**TASK STATEMENT**
Reproduce the text of all the records below word for word, and leave the pictures out of your answer.

[Extracted records]
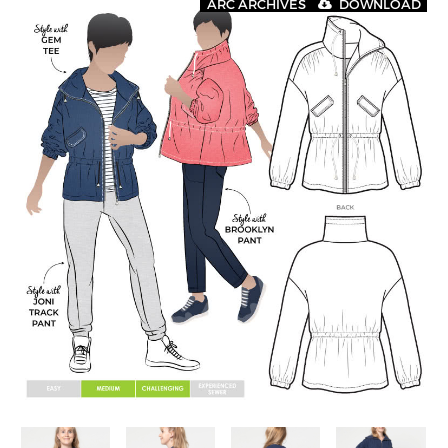
ARC ARCHIVES
DOWNLOAD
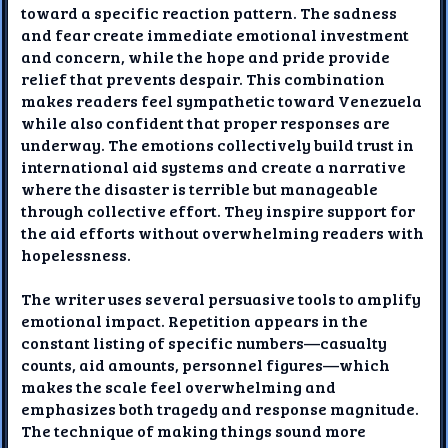
toward a specific reaction pattern. The sadness
and fear create immediate emotional investment
and concern, while the hope and pride provide
relief that prevents despair. This combination
makes readers feel sympathetic toward Venezuela
while also confident that proper responses are
underway. The emotions collectively build trust in
international aid systems and create a narrative
where the disaster is terrible but manageable
through collective effort. They inspire support for
the aid efforts without overwhelming readers with
hopelessness.
The writer uses several persuasive tools to amplify
emotional impact. Repetition appears in the
constant listing of specific numbers—casualty
counts, aid amounts, personnel figures—which
makes the scale feel overwhelming and
emphasizes both tragedy and response magnitude.
The technique of making things sound more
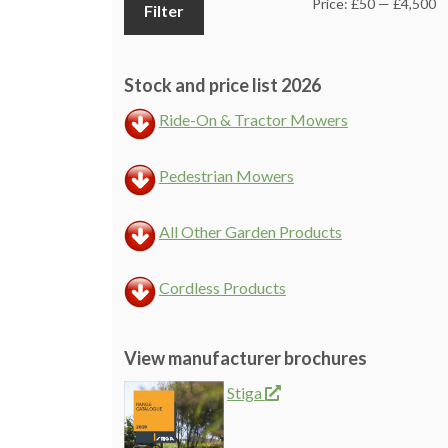
M
M
Price:
£50
—
£4,500
Filter
pr
pr
Stock and price list 2026
Ride-On & Tractor Mowers
Pedestrian Mowers
All Other Garden Products
Cordless Products
View manufacturer brochures
Stiga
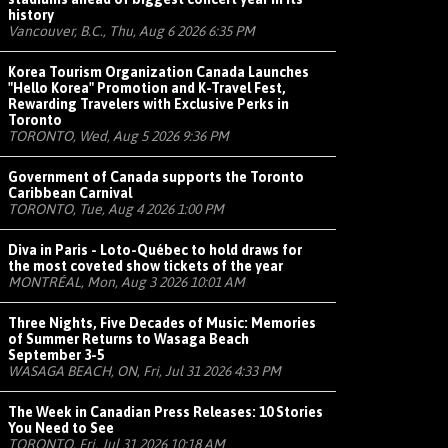
history
Vancouver, B.C., Thu, Aug 6 2026 6:35 PM
Korea Tourism Organization Canada Launches
"Hello Korea" Promotion and K-Travel Fest,
Rewarding Travelers with Exclusive Perks in
Toronto
TORONTO, Wed, Aug 5 2026 9:36 PM
Government of Canada supports the Toronto
Caribbean Carnival
TORONTO, Tue, Aug 4 2026 1:00 PM
Diva in Paris - Loto-Québec to hold draws for
the most coveted show tickets of the year
MONTRÉAL, Mon, Aug 3 2026 10:01 AM
Three Nights, Five Decades of Music: Memories
of Summer Returns to Wasaga Beach
September 3-5
WASAGA BEACH, ON, Fri, Jul 31 2026 4:33 PM
The Week in Canadian Press Releases: 10 Stories
You Need to See
TORONTO, Fri, Jul 31 2026 10:18 AM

**EXERCISE OUTPUT**
ARC ARCHIVES
DOWNLOAD
toward a specific reaction pattern. The sadness
and fear create immediate emotional investment
and concern, while the hope and pride provide
relief that prevents despair. This combination
makes readers feel sympathetic toward Venezuela
while also confident that proper responses are
underway. The emotions collectively build trust in
international aid systems and create a narrative
where the disaster is terrible but manageable
through collective effort. They inspire support for
the aid efforts without overwhelming readers with
hopelessness.
The writer uses several persuasive tools to amplify
emotional impact. Repetition appears in the
constant listing of specific numbers—casualty
counts, aid amounts, personnel figures—which
makes the scale feel overwhelming and
emphasizes both tragedy and response magnitude.
The technique of making things sound more
M
M
Price:
£50
—
£4,500
Filter
pr
pr
Stock and price list 2026
Ride-On & Tractor Mowers
Pedestrian Mowers
All Other Garden Products
Cordless Products
View manufacturer brochures
Stiga
history
Vancouver, B.C., Thu, Aug 6 2026 6:35 PM
Korea Tourism Organization Canada Launches
"Hello Korea" Promotion and K-Travel Fest,
Rewarding Travelers with Exclusive Perks in
Toronto
TORONTO, Wed, Aug 5 2026 9:36 PM
Government of Canada supports the Toronto
Caribbean Carnival
TORONTO, Tue, Aug 4 2026 1:00 PM
Diva in Paris - Loto-Québec to hold draws for
the most coveted show tickets of the year
MONTRÉAL, Mon, Aug 3 2026 10:01 AM
Three Nights, Five Decades of Music: Memories
of Summer Returns to Wasaga Beach
September 3-5
WASAGA BEACH, ON, Fri, Jul 31 2026 4:33 PM
The Week in Canadian Press Releases: 10 Stories
You Need to See
TORONTO, Fri, Jul 31 2026 10:18 AM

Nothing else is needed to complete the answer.